There are two basic types of weight loss surgery: restrictive surgeries and malabsorptive (poor intestinal absorption of nutrients)/restrictive surgeries.
They assist with weight loss in different ways.
Restrictive surgeries work by physically restricting the size of the stomach and slowing down digestion. A normal stomach can hold about three pints of food.
After surgery, the stomach may at first hold as little as an ounce, although later that could stretch to two or three ounces.
The smaller the stomach, the less you can eat. The less you eat, the more weight you lose.
An example of restrictive surgery would be Gastric Banding, among the least invasive weight loss treatments.
This surgery uses an inflatable band to squeeze the stomach into two sections: a smaller upper pouch and a larger lower section.
The two sections are still connected, but the channel between them is very small.
This slows down the emptying of the upper pouch.
Gastric banding physically restricts the amount of food you can take in at a meal.
Most people can only eat a one-half to 1 cup of food before feeling too full or sick. The food also needs to be soft or well-chewed.
A risk of this procedure is vomiting, which can be a result of eating too much too quickly.
Complications with the band aren’t uncommon. It might slip out of place, or become too loose, or leak.
Sometimes, further surgeries are necessary. As with any surgery, infection is always a risk.
Although unlikely, some complications can be life-threatening.
Another type of restrictive surgery is Sleeve Gastrectomy. This procedure is usually done with a laparoscope and involves the removal of about 75% of the stomach.
What remains of the stomach following the surgery is a narrow tube or sleeve which connects to the intestines.
Sometimes a sleeve gastrectomy is a first step in a sequence of weight loss surgeries.
It can be followed up by gastric bypass or biliopancreatic diversion (keep reading!), if more weight loss is needed.
However, in other cases it might be the only surgery you need.
Typical surgical risks include infection, leaking of the sleeve, and blood clots.
Malabsorptive/restrictive surgeries are more invasive surgeries that work by changing how you take in food.
In addition to restricting the size of the stomach, these surgeries physically remove or bypass parts of your digestive tract, making it harder for your body to absorb calories.
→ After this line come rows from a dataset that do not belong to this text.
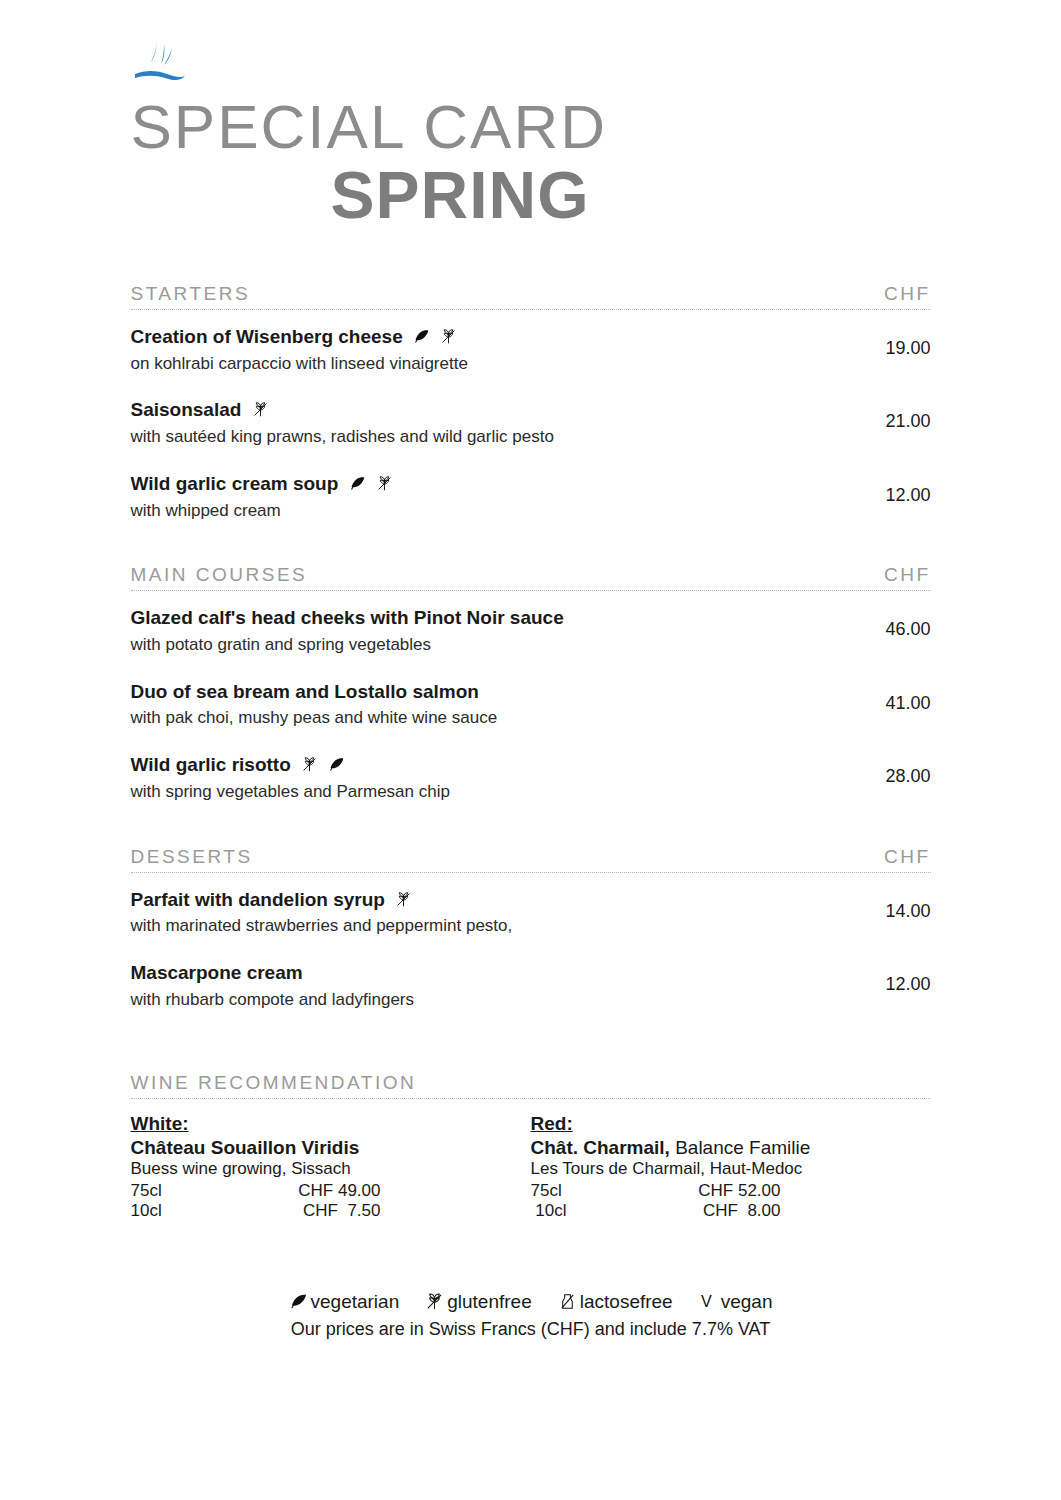SPECIAL CARDSPRING
Starters
CHF
Creation of Wisenberg cheese
on kohlrabi carpaccio with linseed vinaigrette
19.00
Saisonsalad
with sautéed king prawns, radishes and wild garlic pesto
21.00
Wild garlic cream soup
with whipped cream
12.00
Main courses
CHF
Glazed calf's head cheeks with Pinot Noir sauce
with potato gratin and spring vegetables
46.00
Duo of sea bream and Lostallo salmon
with pak choi, mushy peas and white wine sauce
41.00
Wild garlic risotto
with spring vegetables and Parmesan chip
28.00
Desserts
CHF
Parfait with dandelion syrup
with marinated strawberries and peppermint pesto,
14.00
Mascarpone cream
with rhubarb compote and ladyfingers
12.00
Wine recommendation
White:
Château Souaillon Viridis
Buess wine growing, Sissach
75cl CHF 49.00
10cl CHF 7.50
Red:
Chât. Charmail, Balance Familie
Les Tours de Charmail, Haut-Medoc
75cl CHF 52.00
10cl CHF 8.00
vegetarian glutenfree lactosefree V vegan
Our prices are in Swiss Francs (CHF) and include 7.7% VAT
Purely malabsorptive surgeries—also called intestinal bypasses—are no longer done because of the side effects.
Gastric Bypass Surgery (Roux-en-Y Gastric Bypass) is an example of malabsorbtive/restrictive surgery. The most common type of weight loss surgery, it combines both restrictive and malabsorptive approaches.
It can be done as either a minimally invasive or open surgery.
In the procedure, the surgeon divides the stomach into two parts, sealing off the upper section from the lower.
The surgeon then connects the upper stomach directly to the lower section of the small intestine.
Essentially, the surgeon is creating a shortcut for the food, bypassing a section of the stomach and the small intestine.
Skipping these parts of the digestive tract means that fewer calories get absorbed into the body.
By design, surgeries like this impair the body’s ability to absorb food.
While that can cause rapid weight loss, it also puts the patient at risk of serious nutritional deficiencies.
The loss of calcium and iron could lead to osteoporosis and anemia. And the individual needs to be very careful with their diet and take supplements for the rest of their life.
Another risk of gastric bypass is dumping syndrome, in which food is “dumped” from the stomach into the intestines too quickly and before it’s been properly digested.
About 85% of people who get a gastric bypass have some dumping. Symptoms include nausea, bloating, pain, sweating, weakness, and diarrhea.
Dumping is often triggered by sugary or high-carbohydrate foods. Adjusting the diet helps.
However, some experts actually see dumping syndrome as beneficial in that it encourages people to avoid foods that could lead to weight gain.